You never forget the opening shot of David Lynch’s seminal Neo-noir, Blue Velvet. The camera pans up to a white picket fence with bright red roses saying hello to earth while Angelo Badalamenti’s rendition of “Blue Velvet” plays overhead. To an average moviegoer unaware of Lynch’s work, it may allude this is going to be a peaceful movie. But this is Lynch’s world, so buckle up because shit is about to get weird.


Welcome to Lumberton, where everything is fucked and on fire. On break from college, Jeffrey Beaumont (Kyle MacLachlan) finds an ear on the ground, decides to plays detective (and no doubt his character is the catalyst that kick-started lynch’s cult-series, Twin Peaks), where he is in way his head when he meets Dorothy Vallens (Isabella Rossellini), a lounge singer at The Slow Club, where everything moves fast — feelings, tears, love, and trouble. She only sings one song — “Blue Velvet” — and loves to be beaten during sex. Jeffrey also has to face off with her psychotic, Pabst Blue Ribbon-drinking, Nitrous oxide-loving pseudo-pimp Frank Booth (the late, great Dennis Hopper, playing arguably himself). The movie satisfies and is the quintessential David Lynch film. Fun fact: Many studios passed on this script when it first made its rounds long ago due to its violent and misogynistic nature, but once it was picked up and released, it became an instant cult hit, catapulted Lynch’s career, and garnered him his first Oscar nomination for Best Director.

Criterion’s Blue Velvet is released in a 4K restoration with 5.1 surround DTS-HD Master Audio that was supervised by Lynch. (Also included is the original 2.0 surround sound­track). The restoration is about a 60/40 4K restoration clarity. At times the colors shine — and this is a movie full of vivid colors, and Lynch’s visual aesthetic is still unparalleled — but some scenes look, well, for lack of a better phrase, almost DVD quality. It’s not as clean as other 4K restorations, but it didn’t bother me. So don’t worry, it’s only a few snippets that aren’t cleaned up to Criterion's usual standards (perhaps due to poor lighting in these scenes) and isn’t enough to detract fans from buying. (Note: I have not seen the 2011 Blu-ray release, so I cannot compare quality from that release.) 

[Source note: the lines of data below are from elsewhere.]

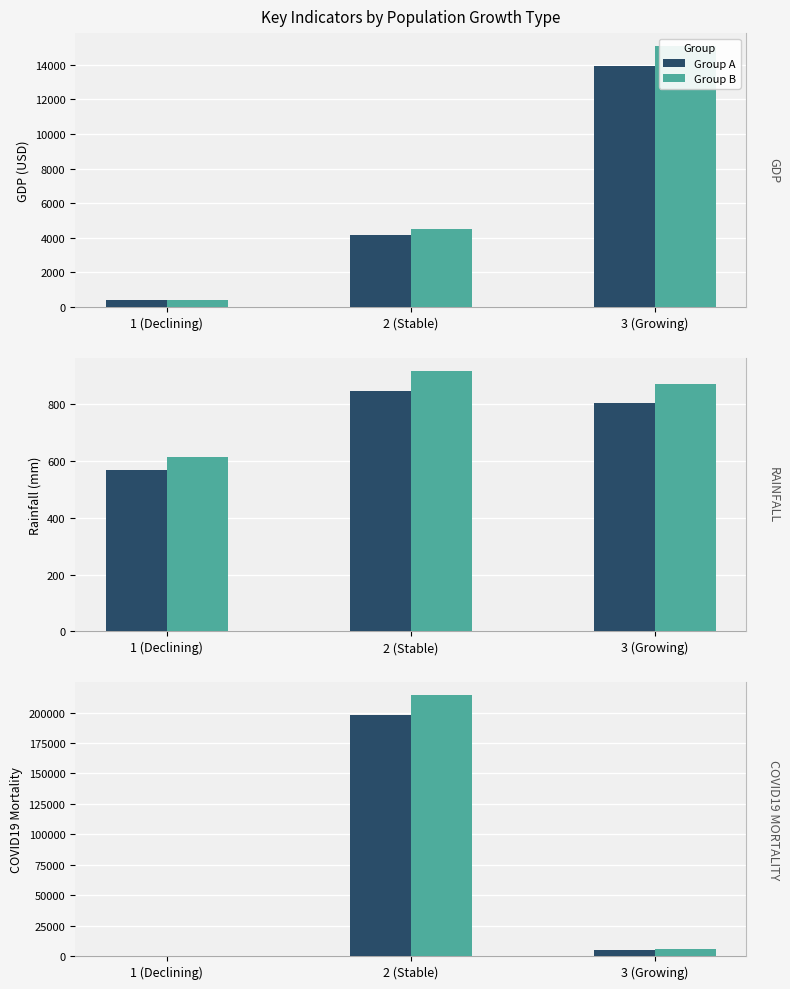

Rank the series by their maximum value, from lowest to highest.

Group A, Group B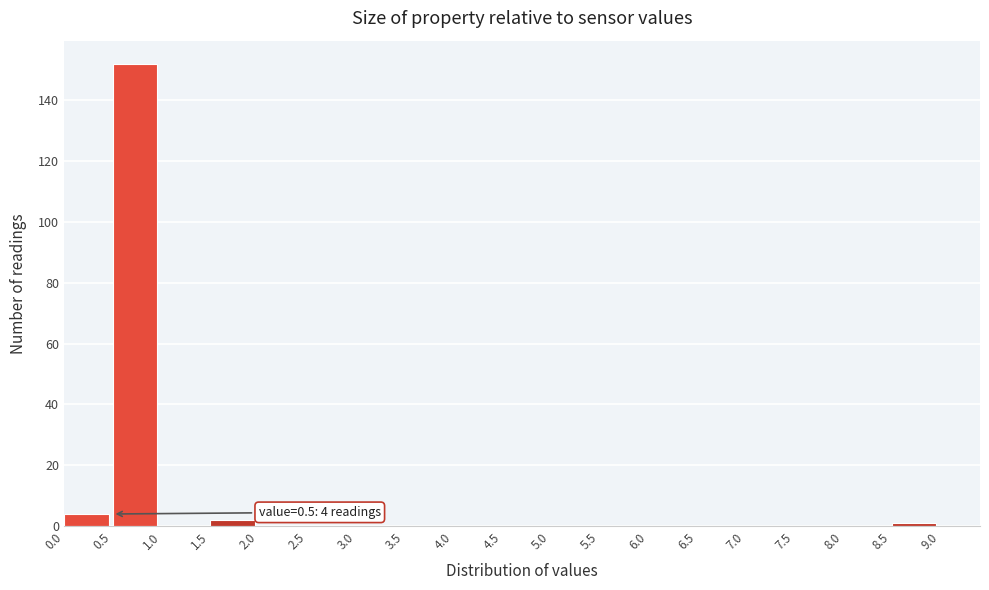

Over which range of the x-axis is the bar tallest?

0.5 to 1.0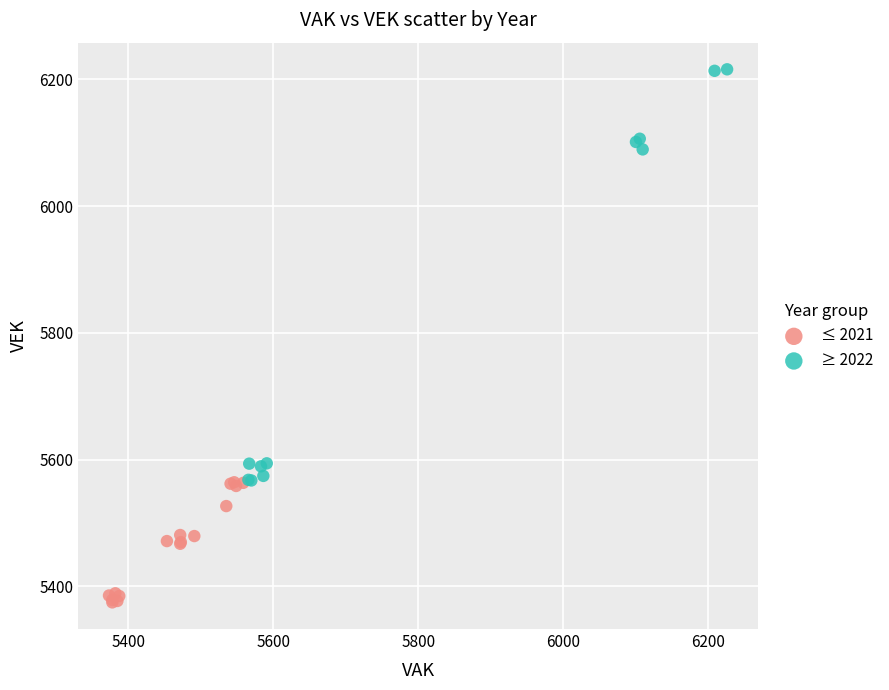

Which series reaches the minimum Y coordinate?

≤ 2021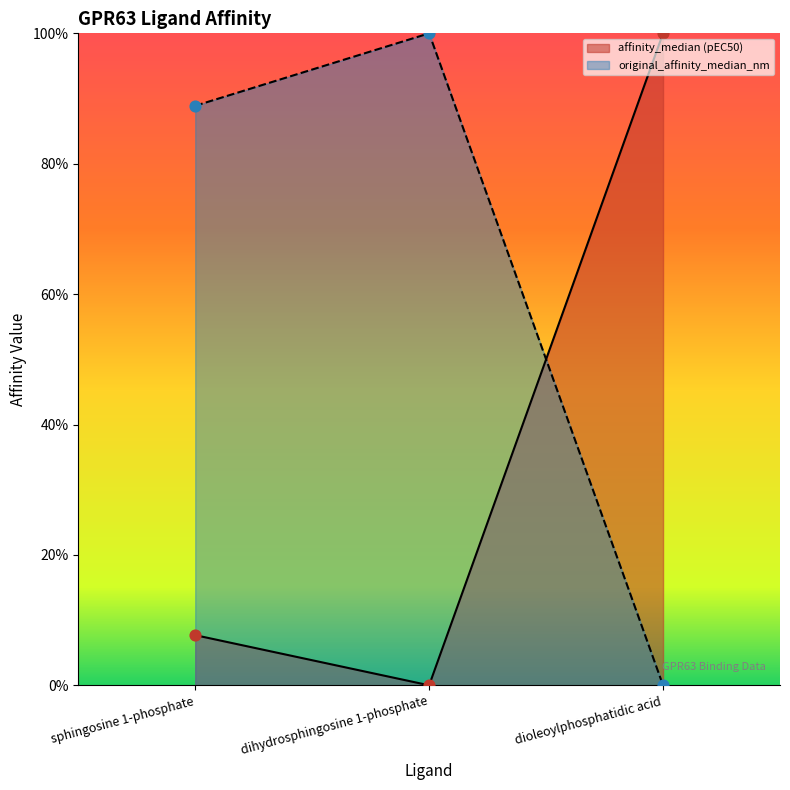

At which category is the sum across all series the highest?

dihydrosphingosine 1-phosphate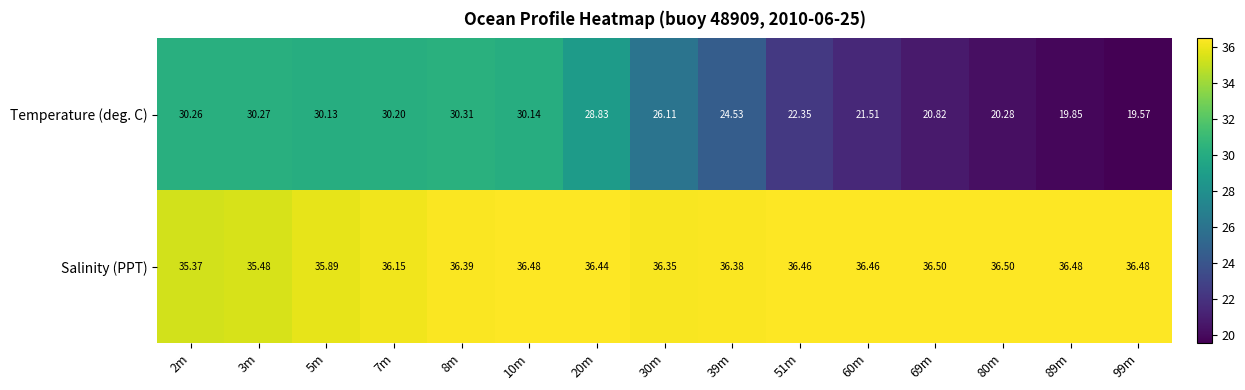

Rank the series at 69m from highest to lowest value.

Salinity (PPT), Temperature (deg. C)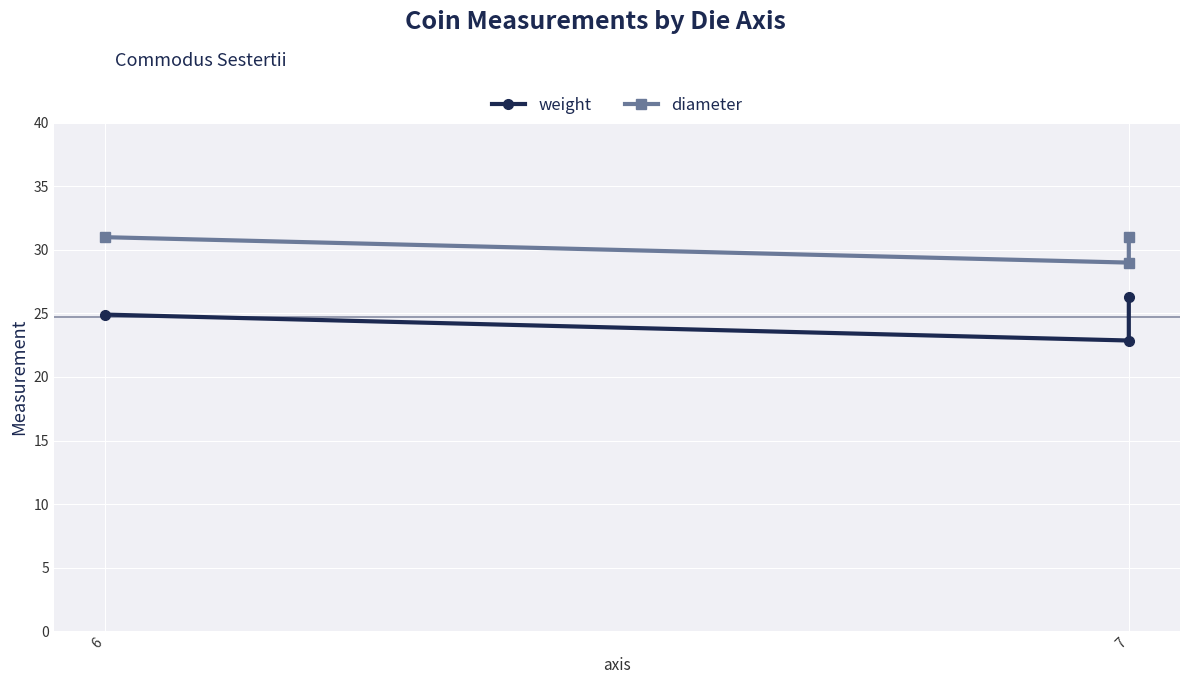

What are all the series names shown in the legend?

weight, diameter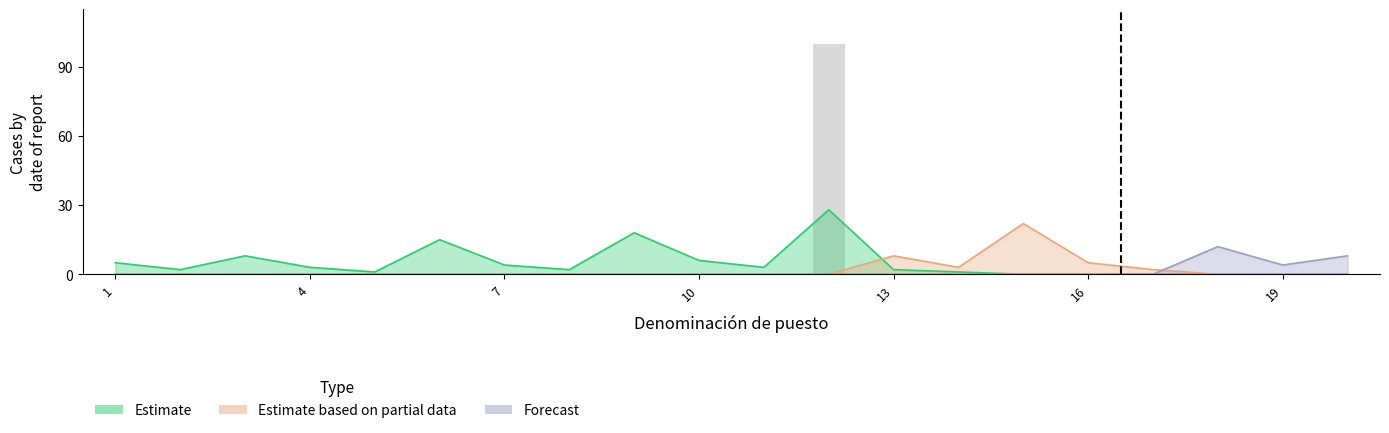

What are all the series names shown in the legend?

Estimate, Estimate based on partial data, Forecast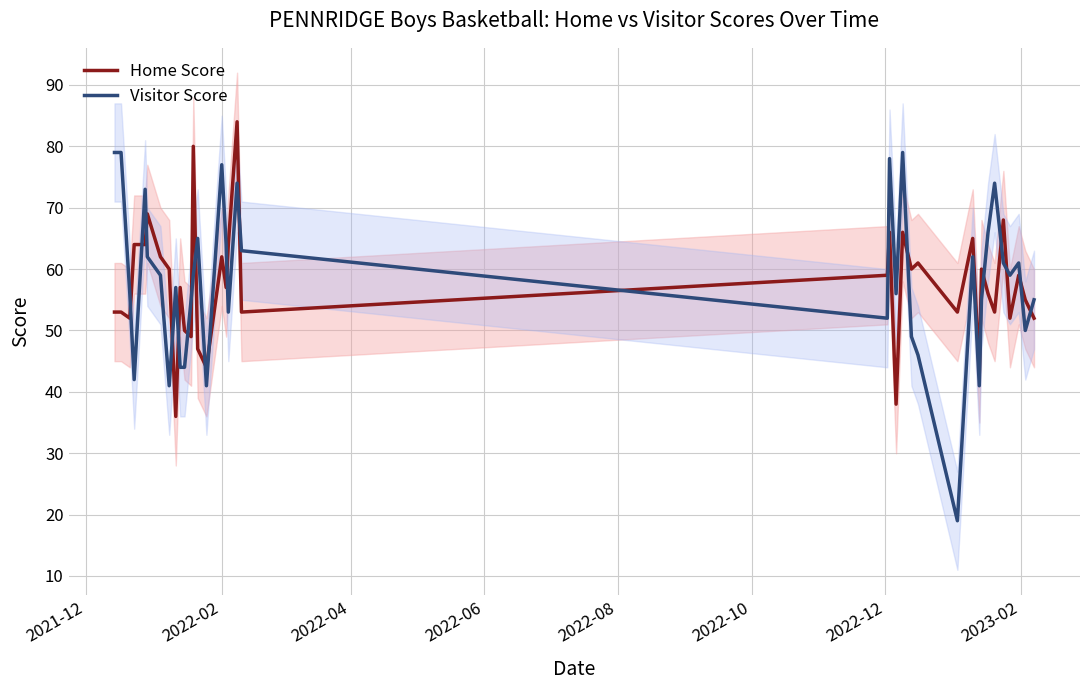

True or false: Home Score and Visitor Score cross at least once.

True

There are some slight differences in Criterion’s release and the popular 2011 Blu-ray release. Criterion’s release is a 4K restoration scan with more extra features than the previous, including It’s a Strange World, a 2019 documentary on the film, and Lynch reading from Room to Dream, which is a book he co-authored, as well as the thick booklet with excerpts of Room to Dream. The only missing extra feature from the 2011 release is Siskel and Ebert 'At the Movies,’ which seems to be popular among fans, so you may want to hang on to that 2011 Blu-ray if only just for that. 

Lynch-Approved Blu-ray Features: 

* New 4K digital restoration, with 5.1 surround DTS-HD Master Audio soundtrack on the Blu-ray, both supervised by director David Lynch

* Alternate original 2.0 surround sound­track

* The Lost Footage, fifty-three minutes of deleted scenes and alternate takes assembled by Lynch

* “Blue Velvet” Revisited, a feature-length meditation on the making of the movie by Peter Braatz, filmed on-set during the production

* Mysteries of Love, a seventy-minute documentary from 2002 on the making of the film

* Interview from 2017 with composer Angelo Badalamenti

* It’s a Strange World: The Filming of “Blue Velvet,” a 2019 documentary featuring interviews    with crew members and visits to the shooting locations

* Lynch reading from Room to Dream, a 2018 book he coauthored with Kristine McKenna

  • PlUS: Excerpts by McKenna from Room to Dream

  • Cover by Fred Davis

If you’re a Lynch fan, this is a must-own for the slick digipack packaging and thick booklet full of goodies including photographs and essays. If not, why are you reading this?